With all the worry about gay kids, pregnant teenagers, and chlamydia outbreaks in the rest home, we so rarely touch on the basics. Sex is fun (mostly), but it comes with its own communication skill set. Just as marriage isn't a natural state of being (even if the conservatives tell you it totally is and that you're a freak if you're not in holy matrimony), talking about sex isn't something that just comes naturally to adults. It's like long division or good grammar: it needs to be taught, the younger the better. It's not like your husband slides a wedding ring on your finger and you're DTF with mad skillz.
The gap between "aware of sex" and "ready to have sex" isn't huge. All the better to fill it some positive, communication-heavy theories, then. Not talking about sex doesn't mean it doesn't happen. People are engaging in unsafe behaviours because they can't talk safely or openly about their experiences. Disrespect never gets called out. You might feel kind of gross when your boyfriend takes your heads and not-so-subtly steers it towards his erection, but if someone doesn't cock an eyebrow and validate your squicky emotions, the shame and weirdness of that moment can act as a barrier from bringing it into the light. Worse, if you mention it to your girlfriends and they all know exactly what you're talking about, it can perpetuate the normality of not-okay behaviours.

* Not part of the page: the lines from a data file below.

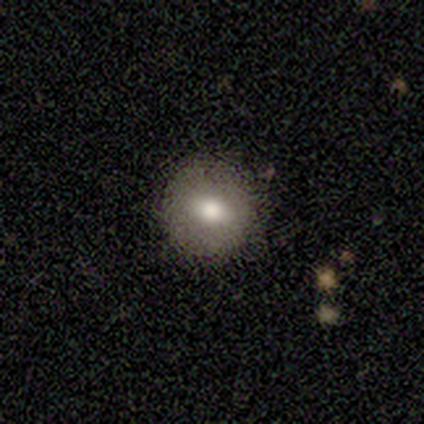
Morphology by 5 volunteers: type=smooth (100%); roundness=round (100%); merging=none (100%).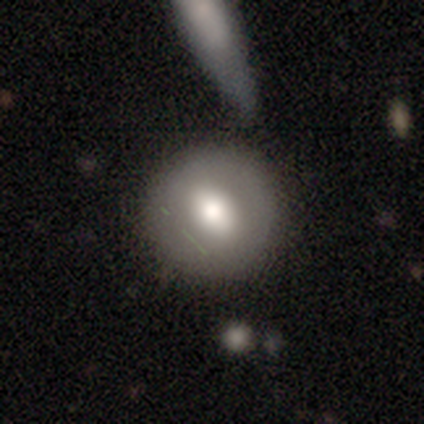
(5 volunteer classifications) smooth_or_featured: smooth (p=0.40) [tied with: featured or disk p=0.40]
how_rounded: round (p=1.00)
merging: none (p=1.00)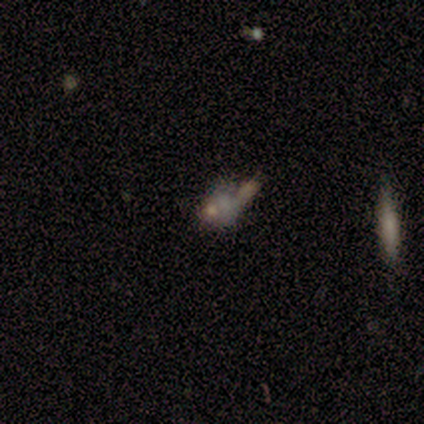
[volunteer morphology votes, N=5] A smooth galaxy with no disk features (60%) that is round (67%). Merging: merger (50%).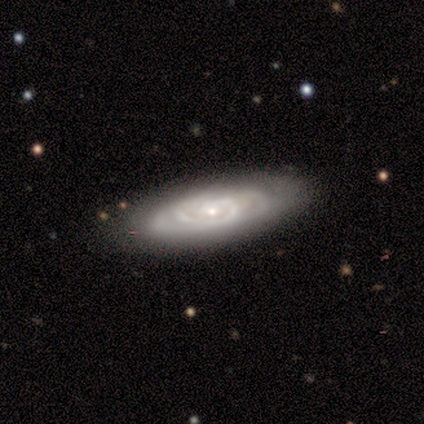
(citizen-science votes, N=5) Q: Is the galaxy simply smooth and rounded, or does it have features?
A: featured or disk — 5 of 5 (100%).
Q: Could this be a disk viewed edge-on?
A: no — 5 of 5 (100%).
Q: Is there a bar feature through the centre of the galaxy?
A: no — 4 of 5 (80%).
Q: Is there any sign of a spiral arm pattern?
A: yes — 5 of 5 (100%).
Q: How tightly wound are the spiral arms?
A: medium — 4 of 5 (80%).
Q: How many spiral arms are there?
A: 1 — 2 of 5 (40%, tied with can't tell).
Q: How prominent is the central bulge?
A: small — 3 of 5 (60%).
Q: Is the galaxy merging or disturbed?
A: none — 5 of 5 (100%).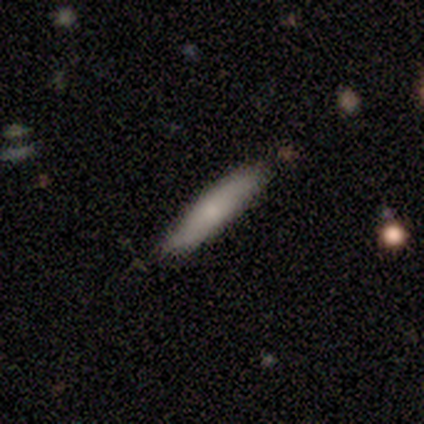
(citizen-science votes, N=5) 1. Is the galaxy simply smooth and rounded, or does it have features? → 40% smooth (tied), 40% featured or disk (tied), 20% star or artifact.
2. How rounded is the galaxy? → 100% cigar-shaped, 0% round, 0% in between.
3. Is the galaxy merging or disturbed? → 100% none, 0% minor disturbance, 0% major disturbance, 0% merger.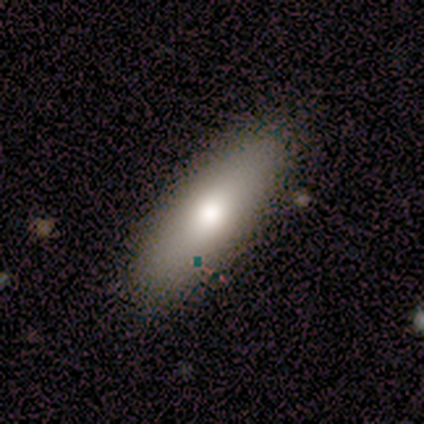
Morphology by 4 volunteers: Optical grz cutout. It shows a smooth galaxy with no disk features (100%) that is in between round and cigar-shaped (75%). Merging: none (75%).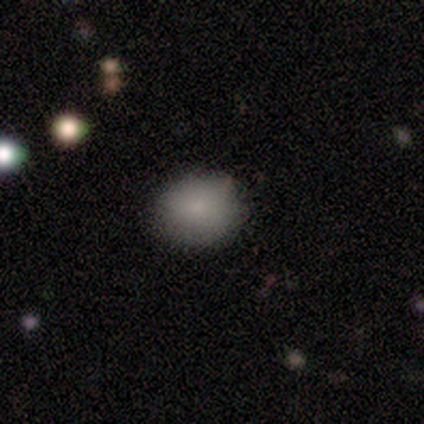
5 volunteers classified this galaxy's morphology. smooth 60%, star or artifact 40%, featured or disk 0%. Down the decision tree: how rounded — round (67%); merging — none (67%).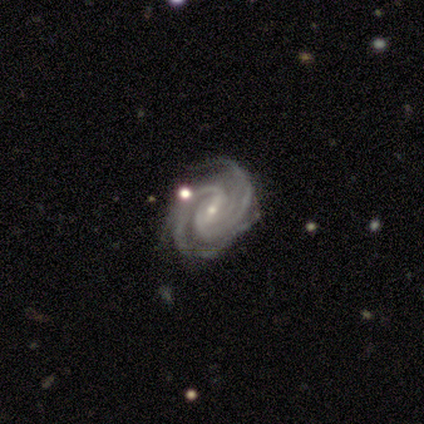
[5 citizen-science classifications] Smooth or featured? featured or disk (100%)
Edge-on disk? no (100%)
Bar? strong (40%, tied with no)
Spiral arms? yes (100%)
Spiral winding? tight (100%)
Spiral arm count? 3 (60%)
Bulge size? small (80%)
Merging? none (60%)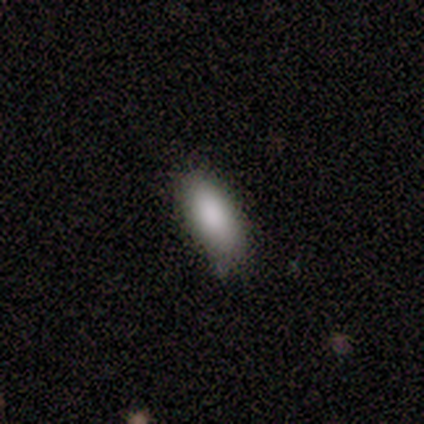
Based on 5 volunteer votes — smooth 100%, featured or disk 0%, star or artifact 0%. Down the decision tree: how rounded — in between (100%); merging — none (80%).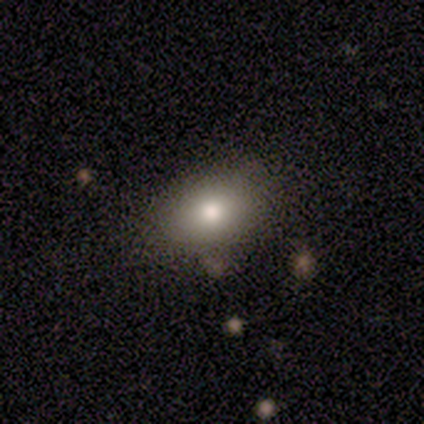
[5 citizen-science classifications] A smooth galaxy with no disk features (60%) that is in between round and cigar-shaped (100%). Merging: none (50%, tied with minor disturbance).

Teaching about something and giving permission to do it isn't the same thing. Students learn about space launches and the Holocaust, but nobody's telling them to get out there and reenact 'em. Sex education for kids and teenagers falls under the same ideology. It's important to have authority figures who are comfortable addressing the vagaries of the human experience from all angles. Sex isn't just about penis-in-vagina; it's about being open with your partners and being comfortable. The article talked about one student who had been the target of a nasty Facebook post implying that she was giving oral sex at parties; the incident came up during the sex ed classes as an example of "things that are not okay."
I don't know what the future holds for American students. The program profiled in this article was offered at a private school, and many of the online commentors expressed the sentiment that teaching sex ed was what was holding America back from being an Old Testament utopia/a math-and-science powerhouse/free of teen moms/whatever. I like to think that the graduates of that class have much better skills to work with in the soft science of sex, and even if they choose never to have sex with anyone, the ability to talk through a tough situation. Sex is hard. Love is hard. That's why they should teach it in schools.